SUPPLIED DATA

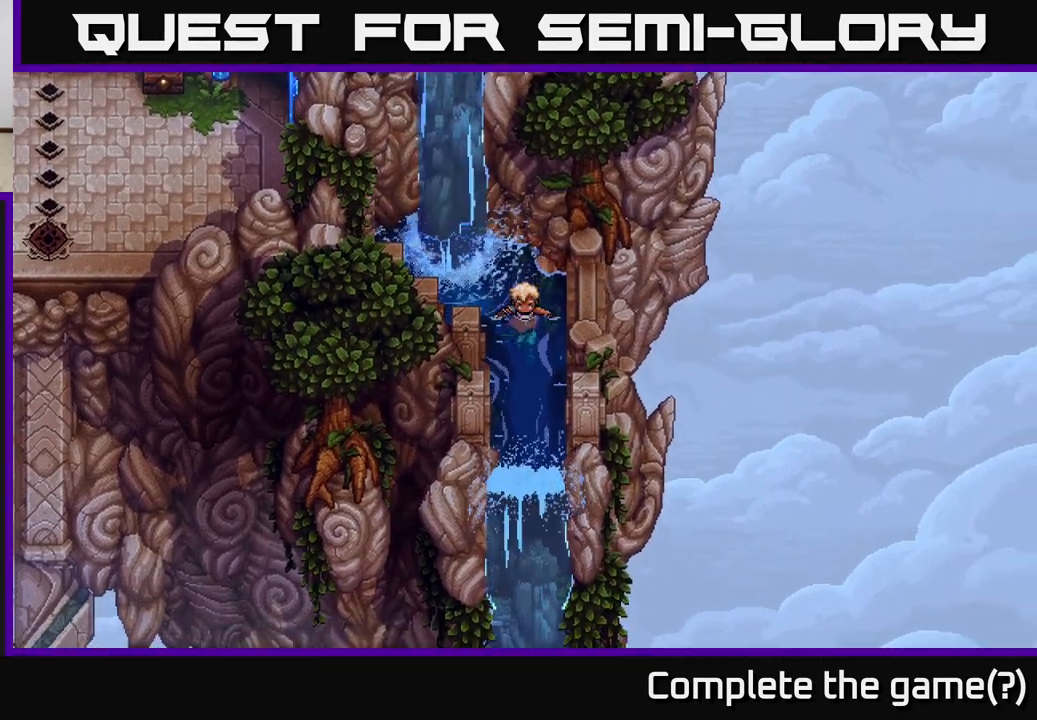
{"buttons": [], "left_stick": "down", "right_stick": "center", "events": []}
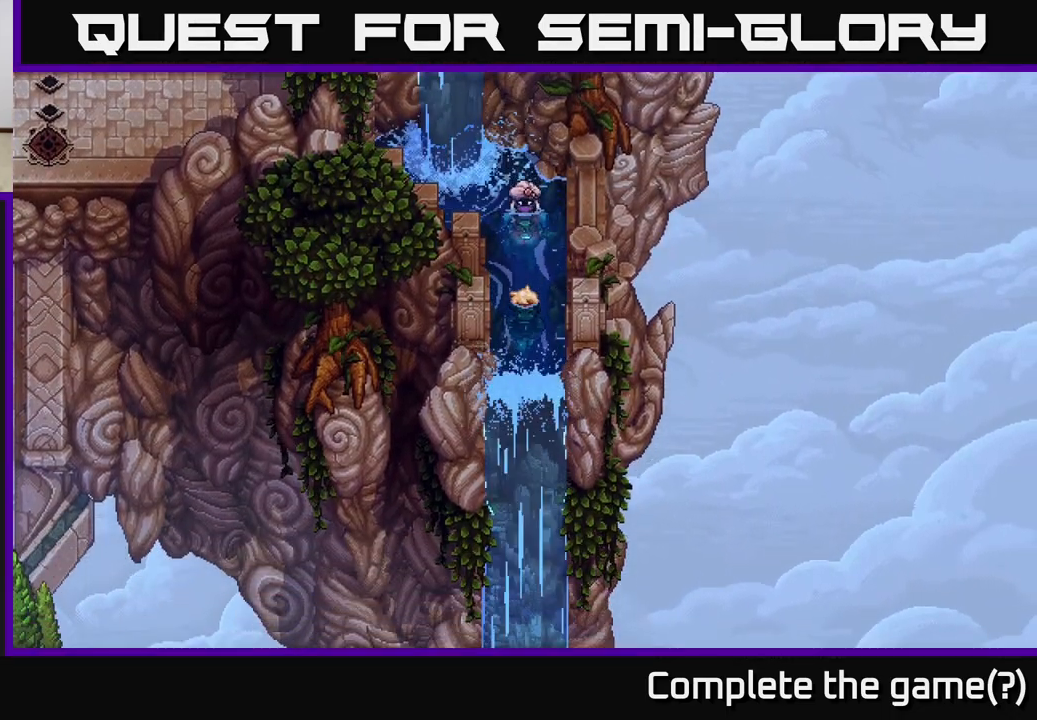
{"buttons": [], "left_stick": "down", "right_stick": "center", "events": [[133, "A", "down"], [250, "A", "up"], [333, "A", "down"], [433, "A", "up"]]}
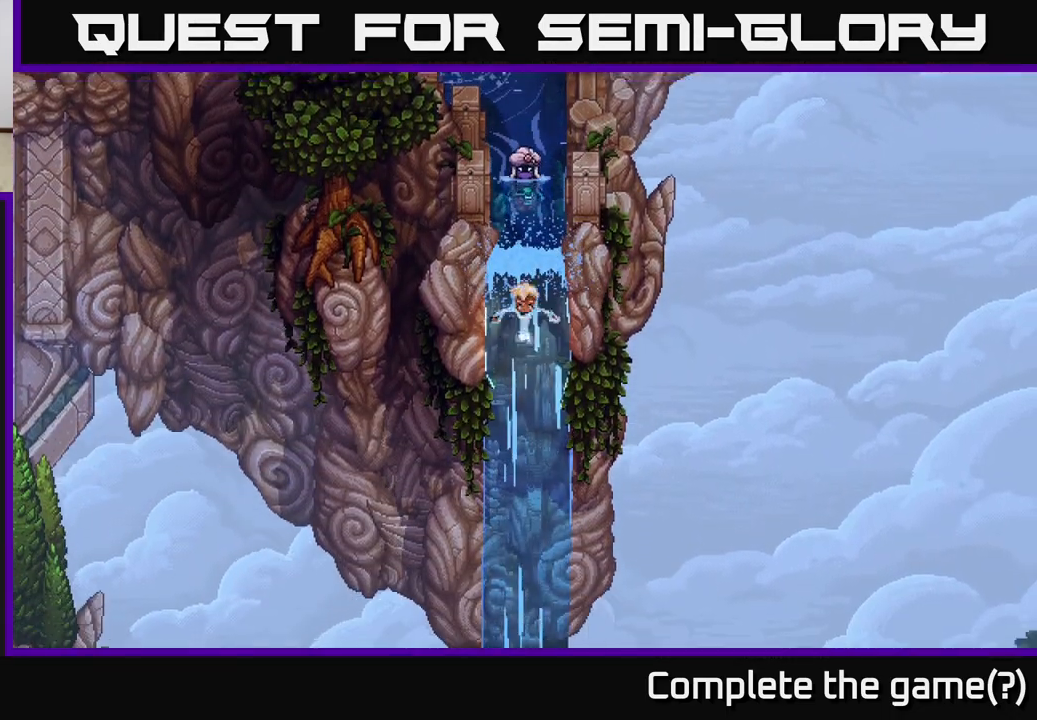
{"buttons": [], "left_stick": "down", "right_stick": "center", "events": [[33, "A", "down"], [133, "A", "up"]]}
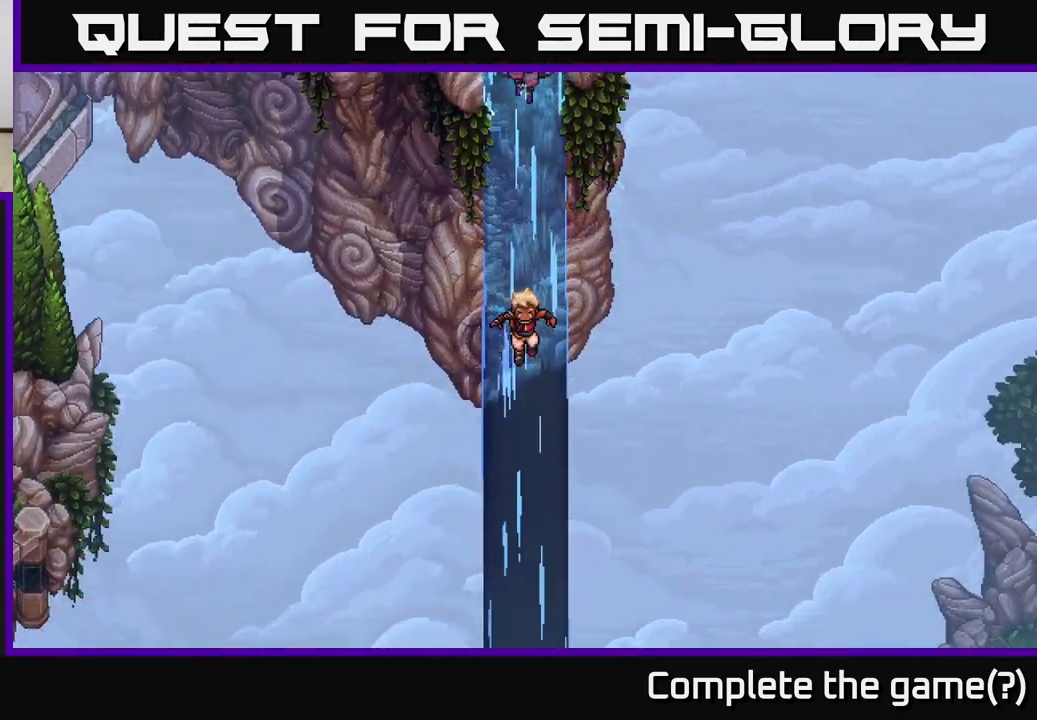
{"buttons": [], "left_stick": "center", "right_stick": "center", "events": [[17, "left_stick", "center"]]}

PROBLEM
The word "down" appears in some lines of the data. Copy every one of those lines.

SOLUTION TO THIS TASK
{"buttons": [], "left_stick": "down", "right_stick": "center", "events": []}
{"buttons": [], "left_stick": "down", "right_stick": "center", "events": [[133, "A", "down"], [250, "A", "up"], [333, "A", "down"], [433, "A", "up"]]}
{"buttons": [], "left_stick": "down", "right_stick": "center", "events": [[33, "A", "down"], [133, "A", "up"]]}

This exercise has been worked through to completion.